Olley would buy up works from young unknown Australian artists such as Campbell and Harding and over the years became a munificent benefactor, with her cash donations enabling the AGNSW and the NGA to acquire works by Degas, Cézanne, Freud, Matisse, Picasso and her own favourite still life master Giorgio Morandi.
The millions of dollars given away were more likely to have come from her savvy property deals than through her art sales. For a youngish single woman with an erratic income, Olley acquired an impressive property portfolio in Newcastle; according to Bacon, she managed to secure loans by bank-hopping along Hunter Street, securing a mortgage for one property from one bank in the morning, and another for a different property from a different bank after lunch.
Yet she lived frugally. Art – making it and buying others’ – was her only extravagance.
“It’s what she lived for, and what she died doing,” says Bacon.

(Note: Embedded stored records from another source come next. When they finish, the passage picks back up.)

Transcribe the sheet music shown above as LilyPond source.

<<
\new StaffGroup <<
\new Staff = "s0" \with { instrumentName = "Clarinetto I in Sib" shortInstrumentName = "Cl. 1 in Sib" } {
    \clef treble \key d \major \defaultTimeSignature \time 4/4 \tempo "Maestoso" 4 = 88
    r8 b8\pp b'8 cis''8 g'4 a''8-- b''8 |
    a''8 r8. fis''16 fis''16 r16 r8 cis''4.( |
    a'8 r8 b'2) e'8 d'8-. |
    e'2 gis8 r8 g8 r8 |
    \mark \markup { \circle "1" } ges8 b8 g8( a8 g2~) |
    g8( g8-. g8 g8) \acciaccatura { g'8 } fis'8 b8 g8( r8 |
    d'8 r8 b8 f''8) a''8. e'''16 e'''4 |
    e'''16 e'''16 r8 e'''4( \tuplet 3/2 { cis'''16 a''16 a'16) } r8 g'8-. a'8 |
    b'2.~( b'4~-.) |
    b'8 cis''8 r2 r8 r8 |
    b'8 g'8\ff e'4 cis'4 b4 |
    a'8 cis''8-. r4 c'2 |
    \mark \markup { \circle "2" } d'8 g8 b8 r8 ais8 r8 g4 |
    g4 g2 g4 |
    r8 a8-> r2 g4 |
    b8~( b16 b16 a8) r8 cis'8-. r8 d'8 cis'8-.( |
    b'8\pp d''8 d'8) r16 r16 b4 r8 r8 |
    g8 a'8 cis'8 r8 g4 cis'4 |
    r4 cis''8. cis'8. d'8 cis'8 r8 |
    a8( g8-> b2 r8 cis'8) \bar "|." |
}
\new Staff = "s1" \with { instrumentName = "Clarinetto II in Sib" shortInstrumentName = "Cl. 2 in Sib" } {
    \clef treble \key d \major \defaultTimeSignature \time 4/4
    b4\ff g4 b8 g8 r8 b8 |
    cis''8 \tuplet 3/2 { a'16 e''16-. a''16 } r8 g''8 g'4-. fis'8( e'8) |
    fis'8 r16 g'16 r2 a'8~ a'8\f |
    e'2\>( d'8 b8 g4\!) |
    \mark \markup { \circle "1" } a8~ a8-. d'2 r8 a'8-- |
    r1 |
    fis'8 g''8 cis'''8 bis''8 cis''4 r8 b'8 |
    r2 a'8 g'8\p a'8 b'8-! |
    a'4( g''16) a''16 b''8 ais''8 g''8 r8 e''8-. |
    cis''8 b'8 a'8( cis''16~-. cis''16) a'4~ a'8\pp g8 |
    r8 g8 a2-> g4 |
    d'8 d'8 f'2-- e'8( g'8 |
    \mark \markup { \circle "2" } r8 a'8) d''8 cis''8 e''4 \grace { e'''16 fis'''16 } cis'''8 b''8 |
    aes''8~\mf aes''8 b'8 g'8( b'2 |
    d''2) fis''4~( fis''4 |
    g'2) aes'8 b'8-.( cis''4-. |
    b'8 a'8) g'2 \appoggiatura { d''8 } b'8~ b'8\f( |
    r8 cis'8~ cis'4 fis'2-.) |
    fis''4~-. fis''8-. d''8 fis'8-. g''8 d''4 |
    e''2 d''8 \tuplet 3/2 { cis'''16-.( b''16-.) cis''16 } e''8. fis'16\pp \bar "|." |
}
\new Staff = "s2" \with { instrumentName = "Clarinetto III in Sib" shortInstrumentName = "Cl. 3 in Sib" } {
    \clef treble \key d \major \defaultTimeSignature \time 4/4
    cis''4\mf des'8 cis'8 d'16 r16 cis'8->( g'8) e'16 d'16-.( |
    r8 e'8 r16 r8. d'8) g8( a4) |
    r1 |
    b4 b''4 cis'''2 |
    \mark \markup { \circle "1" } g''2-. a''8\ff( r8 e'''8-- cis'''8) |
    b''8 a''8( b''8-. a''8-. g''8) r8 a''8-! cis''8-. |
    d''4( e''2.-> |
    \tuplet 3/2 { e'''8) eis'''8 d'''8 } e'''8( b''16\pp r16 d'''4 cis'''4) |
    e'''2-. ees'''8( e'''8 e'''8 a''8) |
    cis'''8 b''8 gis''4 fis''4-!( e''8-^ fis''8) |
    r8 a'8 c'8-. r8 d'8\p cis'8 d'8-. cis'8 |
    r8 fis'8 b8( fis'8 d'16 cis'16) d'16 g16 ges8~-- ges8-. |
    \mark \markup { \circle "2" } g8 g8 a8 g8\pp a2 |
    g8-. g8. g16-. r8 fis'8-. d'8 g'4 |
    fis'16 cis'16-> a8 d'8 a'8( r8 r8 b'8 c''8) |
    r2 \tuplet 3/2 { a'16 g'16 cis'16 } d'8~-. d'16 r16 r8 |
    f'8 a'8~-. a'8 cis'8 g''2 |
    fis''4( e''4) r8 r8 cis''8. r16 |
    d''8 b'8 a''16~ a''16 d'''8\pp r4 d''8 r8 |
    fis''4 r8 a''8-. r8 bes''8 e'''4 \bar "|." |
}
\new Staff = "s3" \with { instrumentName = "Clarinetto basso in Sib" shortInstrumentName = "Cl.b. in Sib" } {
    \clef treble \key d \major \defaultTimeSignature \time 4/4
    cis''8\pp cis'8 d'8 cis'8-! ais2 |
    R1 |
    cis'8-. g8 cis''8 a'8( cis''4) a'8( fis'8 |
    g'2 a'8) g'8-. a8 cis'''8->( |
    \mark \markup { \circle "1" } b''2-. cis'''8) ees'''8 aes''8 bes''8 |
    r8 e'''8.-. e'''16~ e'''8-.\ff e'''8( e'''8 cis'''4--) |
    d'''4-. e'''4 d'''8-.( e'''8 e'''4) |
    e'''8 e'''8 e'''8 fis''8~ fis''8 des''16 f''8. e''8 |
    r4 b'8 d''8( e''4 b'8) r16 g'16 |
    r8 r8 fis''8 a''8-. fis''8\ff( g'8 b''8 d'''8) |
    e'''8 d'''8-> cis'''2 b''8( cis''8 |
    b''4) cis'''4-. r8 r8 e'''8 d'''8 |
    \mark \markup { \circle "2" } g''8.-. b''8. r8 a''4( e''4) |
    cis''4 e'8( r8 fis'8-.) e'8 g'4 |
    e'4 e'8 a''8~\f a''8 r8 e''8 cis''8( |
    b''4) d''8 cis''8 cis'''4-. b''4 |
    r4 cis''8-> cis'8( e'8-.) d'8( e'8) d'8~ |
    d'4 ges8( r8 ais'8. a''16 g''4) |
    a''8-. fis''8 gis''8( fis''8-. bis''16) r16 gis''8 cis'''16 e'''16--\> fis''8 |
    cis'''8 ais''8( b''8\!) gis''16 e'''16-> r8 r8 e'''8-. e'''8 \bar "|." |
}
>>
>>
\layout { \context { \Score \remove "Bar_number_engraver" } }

There were several unfinished works in her Paddington Terrace the night she died in her sleep, on 26 July 2011.
“Her legacy will live on, of course, through her generosity,” says Bacon. “But what history will remember best is her life-affirming paintings, full of colour, joy and love.”
Margaret Olley: 100 Years opens at Philip Bacon Gallery, Brisbane on 20 June and runs until 15 July.